SELECTED EXCERPT —
- Born: 19 October 1878 Perm, Russia Empire
- Died: 27 November 1942 (aged 64) Chabris, France

= Mikhail Osorgin =

Mikhail Andreyevich Osorgin (Михаи́л Андре́евич Осорги́н; real last name Ilyin (Ильи́н); 19 October 1878 – 27 November 1942) was a writer, journalist, and essayist born in the Russian Empire.

==Biography==
Osorgin was born in Perm, Russian Empire and became a lawyer after attending school in Moscow. He participated in the Revolution of 1905, was arrested and imprisoned, and eventually forced into exile in Italy. In Italy he became a foreign correspondent for The Russian News, and a contributor to various papers abroad. He returned to Russia in 1916 and lived there until 1921 when he was again imprisoned for non-conformity and exiled to Kazan. He was deported to Germany in 1922 on one of the "Philosophers' ships". He lived in Berlin and Italy before settling in Paris. In Paris he contributed journalism, fiction, and book reviews to emigre papers.

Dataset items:
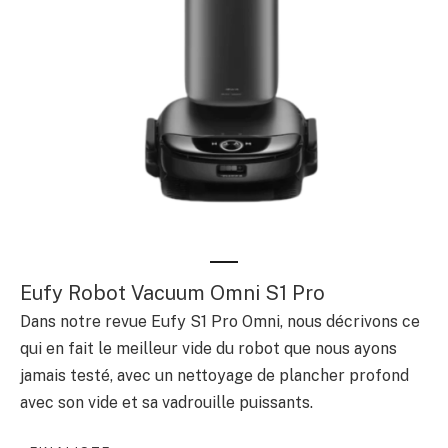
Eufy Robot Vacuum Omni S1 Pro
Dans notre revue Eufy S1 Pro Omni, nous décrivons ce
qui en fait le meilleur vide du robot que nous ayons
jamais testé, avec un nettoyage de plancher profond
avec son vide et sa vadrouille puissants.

LIST OF TASKS —
1 - Can you rewrite the paragraph of the Osorgin biography that begins "Osorgin was born in Perm" as a short list that keeps its main facts?
2 - Could you switch every "vide" to "aspirateur" throughout the dataset items listing and give its lines again, all else unchanged, leaving the pictures out?

EXERCISE RESPONSES —
1 -
- Born in Perm, Russian Empire; attended school in Moscow and became a lawyer.
- Took part in the Revolution of 1905, was arrested and imprisoned, and was eventually forced into exile in Italy.
- In Italy, worked as a foreign correspondent for The Russian News and contributed to various papers abroad.
- Returned to Russia in 1916; in 1921 was imprisoned again for non-conformity and exiled to Kazan.
- Deported to Germany in 1922 on one of the "Philosophers' ships".
- Lived in Berlin and Italy, then settled in Paris, where he contributed journalism, fiction, and book reviews to emigre papers.

2 -
Eufy Robot Vacuum Omni S1 Pro
Dans notre revue Eufy S1 Pro Omni, nous décrivons ce
qui en fait le meilleur aspirateur du robot que nous ayons
jamais testé, avec un nettoyage de plancher profond
avec son aspirateur et sa vadrouille puissants.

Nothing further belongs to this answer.